WHAT IS EXPECTED » Copy out every entry, keeping each character the same.

DATA PROVIDED »
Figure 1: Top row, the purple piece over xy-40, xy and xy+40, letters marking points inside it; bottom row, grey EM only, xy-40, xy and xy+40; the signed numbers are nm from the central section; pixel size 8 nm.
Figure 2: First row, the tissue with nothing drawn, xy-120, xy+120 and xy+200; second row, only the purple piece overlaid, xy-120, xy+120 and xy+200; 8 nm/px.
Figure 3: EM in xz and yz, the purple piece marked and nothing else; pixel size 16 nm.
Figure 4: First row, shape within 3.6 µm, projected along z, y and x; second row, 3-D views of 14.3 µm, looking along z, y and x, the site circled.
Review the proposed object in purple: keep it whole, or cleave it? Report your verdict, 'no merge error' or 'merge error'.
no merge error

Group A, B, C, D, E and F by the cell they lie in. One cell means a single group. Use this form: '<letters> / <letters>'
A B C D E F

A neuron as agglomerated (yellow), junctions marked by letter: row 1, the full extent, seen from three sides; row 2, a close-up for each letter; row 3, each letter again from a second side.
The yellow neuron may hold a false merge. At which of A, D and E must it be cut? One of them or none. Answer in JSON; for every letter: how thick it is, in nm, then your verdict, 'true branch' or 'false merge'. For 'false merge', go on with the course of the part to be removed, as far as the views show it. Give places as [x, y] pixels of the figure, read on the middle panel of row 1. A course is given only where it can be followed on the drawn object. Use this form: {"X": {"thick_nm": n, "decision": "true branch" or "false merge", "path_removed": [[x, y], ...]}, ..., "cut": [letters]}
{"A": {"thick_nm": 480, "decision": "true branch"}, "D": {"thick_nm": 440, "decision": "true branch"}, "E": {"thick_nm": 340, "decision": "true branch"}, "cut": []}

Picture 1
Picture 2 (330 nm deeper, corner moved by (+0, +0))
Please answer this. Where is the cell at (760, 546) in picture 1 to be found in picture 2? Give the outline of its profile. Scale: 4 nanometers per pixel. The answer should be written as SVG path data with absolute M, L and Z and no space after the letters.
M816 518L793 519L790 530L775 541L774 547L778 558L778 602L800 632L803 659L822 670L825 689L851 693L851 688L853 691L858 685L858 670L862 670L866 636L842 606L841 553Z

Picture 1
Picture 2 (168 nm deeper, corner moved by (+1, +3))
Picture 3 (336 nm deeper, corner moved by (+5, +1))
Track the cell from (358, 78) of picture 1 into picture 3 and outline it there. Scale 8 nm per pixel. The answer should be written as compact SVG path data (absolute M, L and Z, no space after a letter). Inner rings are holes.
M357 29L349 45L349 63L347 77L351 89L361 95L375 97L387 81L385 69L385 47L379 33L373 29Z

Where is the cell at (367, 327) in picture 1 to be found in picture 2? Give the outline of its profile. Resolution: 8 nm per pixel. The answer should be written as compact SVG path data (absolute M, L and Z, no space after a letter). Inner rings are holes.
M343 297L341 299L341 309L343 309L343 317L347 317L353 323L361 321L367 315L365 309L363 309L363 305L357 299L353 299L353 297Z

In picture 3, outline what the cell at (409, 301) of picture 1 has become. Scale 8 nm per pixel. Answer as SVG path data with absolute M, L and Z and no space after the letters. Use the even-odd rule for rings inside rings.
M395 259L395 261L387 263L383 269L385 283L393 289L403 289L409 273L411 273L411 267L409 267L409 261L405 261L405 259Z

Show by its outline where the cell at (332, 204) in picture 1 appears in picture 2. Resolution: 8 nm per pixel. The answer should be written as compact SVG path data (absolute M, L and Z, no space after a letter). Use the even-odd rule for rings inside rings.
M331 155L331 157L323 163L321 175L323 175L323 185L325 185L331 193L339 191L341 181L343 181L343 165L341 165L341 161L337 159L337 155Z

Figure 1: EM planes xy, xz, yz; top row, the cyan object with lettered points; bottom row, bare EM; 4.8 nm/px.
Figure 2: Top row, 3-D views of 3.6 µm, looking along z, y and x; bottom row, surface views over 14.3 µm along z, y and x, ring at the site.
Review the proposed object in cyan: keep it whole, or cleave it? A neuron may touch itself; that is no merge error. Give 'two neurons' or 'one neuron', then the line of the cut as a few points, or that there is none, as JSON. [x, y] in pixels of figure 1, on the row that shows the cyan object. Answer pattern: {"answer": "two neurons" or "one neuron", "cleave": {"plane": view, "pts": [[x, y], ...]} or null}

ANSWER TO THE PROBLEM »
Figure 1: Top row, the purple piece over xy-40, xy and xy+40, letters marking points inside it; bottom row, grey EM only, xy-40, xy and xy+40; the signed numbers are nm from the central section; pixel size 8 nm.
Figure 2: First row, the tissue with nothing drawn, xy-120, xy+120 and xy+200; second row, only the purple piece overlaid, xy-120, xy+120 and xy+200; 8 nm/px.
Figure 3: EM in xz and yz, the purple piece marked and nothing else; pixel size 16 nm.
Figure 4: First row, shape within 3.6 µm, projected along z, y and x; second row, 3-D views of 14.3 µm, looking along z, y and x, the site circled.
Review the proposed object in purple: keep it whole, or cleave it? Report your verdict, 'no merge error' or 'merge error'.
no merge error

Group A, B, C, D, E and F by the cell they lie in. One cell means a single group. Use this form: '<letters> / <letters>'
A B C D E F

A neuron as agglomerated (yellow), junctions marked by letter: row 1, the full extent, seen from three sides; row 2, a close-up for each letter; row 3, each letter again from a second side.
The yellow neuron may hold a false merge. At which of A, D and E must it be cut? One of them or none. Answer in JSON; for every letter: how thick it is, in nm, then your verdict, 'true branch' or 'false merge'. For 'false merge', go on with the course of the part to be removed, as far as the views show it. Give places as [x, y] pixels of the figure, read on the middle panel of row 1. A course is given only where it can be followed on the drawn object. Use this form: {"X": {"thick_nm": n, "decision": "true branch" or "false merge", "path_removed": [[x, y], ...]}, ..., "cut": [letters]}
{"A": {"thick_nm": 480, "decision": "true branch"}, "D": {"thick_nm": 440, "decision": "true branch"}, "E": {"thick_nm": 340, "decision": "true branch"}, "cut": []}

Picture 1
Picture 2 (330 nm deeper, corner moved by (+0, +0))
Please answer this. Where is the cell at (760, 546) in picture 1 to be found in picture 2? Give the outline of its profile. Scale: 4 nanometers per pixel. The answer should be written as SVG path data with absolute M, L and Z and no space after the letters.
M816 518L793 519L790 530L775 541L774 547L778 558L778 602L800 632L803 659L822 670L825 689L851 693L851 688L853 691L858 685L858 670L862 670L866 636L842 606L841 553Z

Picture 1
Picture 2 (168 nm deeper, corner moved by (+1, +3))
Picture 3 (336 nm deeper, corner moved by (+5, +1))
Track the cell from (358, 78) of picture 1 into picture 3 and outline it there. Scale 8 nm per pixel. The answer should be written as compact SVG path data (absolute M, L and Z, no space after a letter). Inner rings are holes.
M357 29L349 45L349 63L347 77L351 89L361 95L375 97L387 81L385 69L385 47L379 33L373 29Z

Where is the cell at (367, 327) in picture 1 to be found in picture 2? Give the outline of its profile. Resolution: 8 nm per pixel. The answer should be written as compact SVG path data (absolute M, L and Z, no space after a letter). Inner rings are holes.
M343 297L341 299L341 309L343 309L343 317L347 317L353 323L361 321L367 315L365 309L363 309L363 305L357 299L353 299L353 297Z

In picture 3, outline what the cell at (409, 301) of picture 1 has become. Scale 8 nm per pixel. Answer as SVG path data with absolute M, L and Z and no space after the letters. Use the even-odd rule for rings inside rings.
M395 259L395 261L387 263L383 269L385 283L393 289L403 289L409 273L411 273L411 267L409 267L409 261L405 261L405 259Z

Show by its outline where the cell at (332, 204) in picture 1 appears in picture 2. Resolution: 8 nm per pixel. The answer should be written as compact SVG path data (absolute M, L and Z, no space after a letter). Use the even-odd rule for rings inside rings.
M331 155L331 157L323 163L321 175L323 175L323 185L325 185L331 193L339 191L341 181L343 181L343 165L341 165L341 161L337 159L337 155Z

Figure 1: EM planes xy, xz, yz; top row, the cyan object with lettered points; bottom row, bare EM; 4.8 nm/px.
Figure 2: Top row, 3-D views of 3.6 µm, looking along z, y and x; bottom row, surface views over 14.3 µm along z, y and x, ring at the site.
Review the proposed object in cyan: keep it whole, or cleave it? A neuron may touch itself; that is no merge error. Give 'two neurons' or 'one neuron', then the line of the cut as a few points, or that there is none, as JSON. [x, y] in pixels of figure 1, on the row that shows the cyan object. Answer pattern: {"answer": "two neurons" or "one neuron", "cleave": {"plane": view, "pts": [[x, y], ...]} or null}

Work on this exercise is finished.